(Dataset entries)
-=-=-

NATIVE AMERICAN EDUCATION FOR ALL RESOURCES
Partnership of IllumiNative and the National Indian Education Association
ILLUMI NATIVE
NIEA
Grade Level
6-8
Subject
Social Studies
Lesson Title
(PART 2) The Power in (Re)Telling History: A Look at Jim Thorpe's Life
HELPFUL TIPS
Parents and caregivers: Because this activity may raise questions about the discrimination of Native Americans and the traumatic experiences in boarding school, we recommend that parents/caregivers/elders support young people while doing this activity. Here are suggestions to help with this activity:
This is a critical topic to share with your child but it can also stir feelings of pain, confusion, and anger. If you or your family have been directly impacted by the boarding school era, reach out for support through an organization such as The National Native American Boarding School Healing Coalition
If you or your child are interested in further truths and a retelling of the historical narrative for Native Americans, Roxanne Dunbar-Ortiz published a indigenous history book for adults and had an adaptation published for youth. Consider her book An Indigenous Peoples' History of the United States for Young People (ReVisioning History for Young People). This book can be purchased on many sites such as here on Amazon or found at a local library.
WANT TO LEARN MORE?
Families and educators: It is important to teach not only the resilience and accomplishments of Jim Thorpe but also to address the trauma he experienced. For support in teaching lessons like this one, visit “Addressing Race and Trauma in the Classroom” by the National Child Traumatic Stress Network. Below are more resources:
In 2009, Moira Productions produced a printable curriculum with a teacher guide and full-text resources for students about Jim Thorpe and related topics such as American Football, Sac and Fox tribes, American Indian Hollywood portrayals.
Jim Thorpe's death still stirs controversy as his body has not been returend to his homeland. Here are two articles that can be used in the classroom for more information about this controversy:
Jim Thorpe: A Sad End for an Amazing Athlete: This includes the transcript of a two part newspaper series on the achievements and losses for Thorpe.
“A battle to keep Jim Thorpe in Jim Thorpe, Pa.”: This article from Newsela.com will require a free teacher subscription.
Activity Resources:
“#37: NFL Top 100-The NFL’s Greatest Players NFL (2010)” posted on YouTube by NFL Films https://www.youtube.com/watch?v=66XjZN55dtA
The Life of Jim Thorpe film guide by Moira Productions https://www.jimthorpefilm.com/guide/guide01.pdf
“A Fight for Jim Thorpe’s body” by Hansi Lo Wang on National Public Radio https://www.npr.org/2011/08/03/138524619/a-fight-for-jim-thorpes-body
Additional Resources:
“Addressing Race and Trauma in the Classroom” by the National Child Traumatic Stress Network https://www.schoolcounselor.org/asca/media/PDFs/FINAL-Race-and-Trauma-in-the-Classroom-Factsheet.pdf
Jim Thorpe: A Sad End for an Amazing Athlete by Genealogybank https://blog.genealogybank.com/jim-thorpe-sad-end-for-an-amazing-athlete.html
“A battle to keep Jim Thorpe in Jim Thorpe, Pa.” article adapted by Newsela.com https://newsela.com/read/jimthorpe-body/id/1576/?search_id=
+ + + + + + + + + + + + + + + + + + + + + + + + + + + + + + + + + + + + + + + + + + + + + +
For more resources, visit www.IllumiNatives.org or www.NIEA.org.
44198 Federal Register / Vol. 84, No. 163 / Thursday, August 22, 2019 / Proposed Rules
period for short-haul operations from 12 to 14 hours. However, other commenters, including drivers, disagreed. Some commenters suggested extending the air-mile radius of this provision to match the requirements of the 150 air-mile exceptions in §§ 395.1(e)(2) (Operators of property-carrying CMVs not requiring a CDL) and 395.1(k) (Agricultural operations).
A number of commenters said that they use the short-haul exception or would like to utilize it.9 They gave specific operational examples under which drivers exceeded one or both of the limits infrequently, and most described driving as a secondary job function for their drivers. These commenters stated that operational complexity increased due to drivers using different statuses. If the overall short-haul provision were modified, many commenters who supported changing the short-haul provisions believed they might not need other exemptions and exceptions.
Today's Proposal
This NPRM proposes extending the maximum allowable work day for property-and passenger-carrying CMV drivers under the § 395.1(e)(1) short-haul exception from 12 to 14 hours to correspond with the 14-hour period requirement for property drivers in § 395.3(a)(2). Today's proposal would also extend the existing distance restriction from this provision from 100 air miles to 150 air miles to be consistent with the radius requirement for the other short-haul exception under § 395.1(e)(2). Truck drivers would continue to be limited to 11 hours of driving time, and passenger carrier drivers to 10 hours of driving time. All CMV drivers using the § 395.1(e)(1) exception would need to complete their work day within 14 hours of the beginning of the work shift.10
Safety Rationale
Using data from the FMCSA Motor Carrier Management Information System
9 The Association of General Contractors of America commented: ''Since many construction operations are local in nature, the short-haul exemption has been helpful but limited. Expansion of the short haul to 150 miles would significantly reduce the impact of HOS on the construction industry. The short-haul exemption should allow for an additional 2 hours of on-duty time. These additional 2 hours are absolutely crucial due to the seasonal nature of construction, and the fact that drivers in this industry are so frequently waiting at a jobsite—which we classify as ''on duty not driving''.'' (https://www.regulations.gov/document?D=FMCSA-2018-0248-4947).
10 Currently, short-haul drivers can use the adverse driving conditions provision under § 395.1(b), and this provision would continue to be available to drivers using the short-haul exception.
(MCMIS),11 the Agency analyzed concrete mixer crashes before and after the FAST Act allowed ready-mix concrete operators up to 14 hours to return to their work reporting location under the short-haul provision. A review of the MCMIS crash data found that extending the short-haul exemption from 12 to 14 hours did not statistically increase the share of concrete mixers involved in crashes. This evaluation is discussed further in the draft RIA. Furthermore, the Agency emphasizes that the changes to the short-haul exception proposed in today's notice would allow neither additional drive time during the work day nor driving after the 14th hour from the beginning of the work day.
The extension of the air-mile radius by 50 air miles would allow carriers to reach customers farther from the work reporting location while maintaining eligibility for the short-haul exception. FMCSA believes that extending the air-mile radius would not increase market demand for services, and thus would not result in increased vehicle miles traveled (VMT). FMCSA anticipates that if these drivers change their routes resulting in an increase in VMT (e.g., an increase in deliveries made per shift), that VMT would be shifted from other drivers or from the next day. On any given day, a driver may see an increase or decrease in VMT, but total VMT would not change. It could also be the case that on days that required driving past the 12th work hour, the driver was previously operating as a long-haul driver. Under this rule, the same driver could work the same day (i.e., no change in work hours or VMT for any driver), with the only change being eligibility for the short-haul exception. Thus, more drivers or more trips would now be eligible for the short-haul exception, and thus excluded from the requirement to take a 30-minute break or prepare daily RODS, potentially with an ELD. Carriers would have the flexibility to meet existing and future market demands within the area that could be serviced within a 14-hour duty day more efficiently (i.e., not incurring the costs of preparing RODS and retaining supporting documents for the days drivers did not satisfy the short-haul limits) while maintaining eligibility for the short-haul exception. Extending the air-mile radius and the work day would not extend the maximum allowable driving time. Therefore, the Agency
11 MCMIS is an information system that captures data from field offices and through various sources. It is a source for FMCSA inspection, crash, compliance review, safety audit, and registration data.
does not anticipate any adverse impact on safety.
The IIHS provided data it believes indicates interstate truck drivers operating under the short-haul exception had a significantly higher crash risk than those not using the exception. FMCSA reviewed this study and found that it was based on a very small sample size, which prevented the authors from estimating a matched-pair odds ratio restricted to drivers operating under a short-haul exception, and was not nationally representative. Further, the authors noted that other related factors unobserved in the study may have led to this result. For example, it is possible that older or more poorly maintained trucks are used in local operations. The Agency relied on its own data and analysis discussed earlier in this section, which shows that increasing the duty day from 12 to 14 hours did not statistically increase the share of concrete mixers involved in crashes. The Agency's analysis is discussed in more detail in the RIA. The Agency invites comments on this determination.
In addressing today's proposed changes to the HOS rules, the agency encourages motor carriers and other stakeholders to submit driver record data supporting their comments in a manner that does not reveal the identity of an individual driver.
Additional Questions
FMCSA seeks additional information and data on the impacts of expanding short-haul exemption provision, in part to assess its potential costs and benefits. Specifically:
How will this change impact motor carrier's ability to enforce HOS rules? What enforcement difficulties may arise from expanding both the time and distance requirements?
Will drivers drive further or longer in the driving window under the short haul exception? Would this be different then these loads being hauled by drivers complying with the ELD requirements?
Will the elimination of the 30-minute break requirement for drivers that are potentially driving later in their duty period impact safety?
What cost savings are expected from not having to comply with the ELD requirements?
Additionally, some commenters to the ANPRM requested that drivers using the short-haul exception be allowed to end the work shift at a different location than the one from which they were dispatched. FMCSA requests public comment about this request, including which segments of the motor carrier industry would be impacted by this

-=-=-

● **About this task**
Using the data above, say how many lines include the word "Productions". Write only that number.

● **Task answer**
2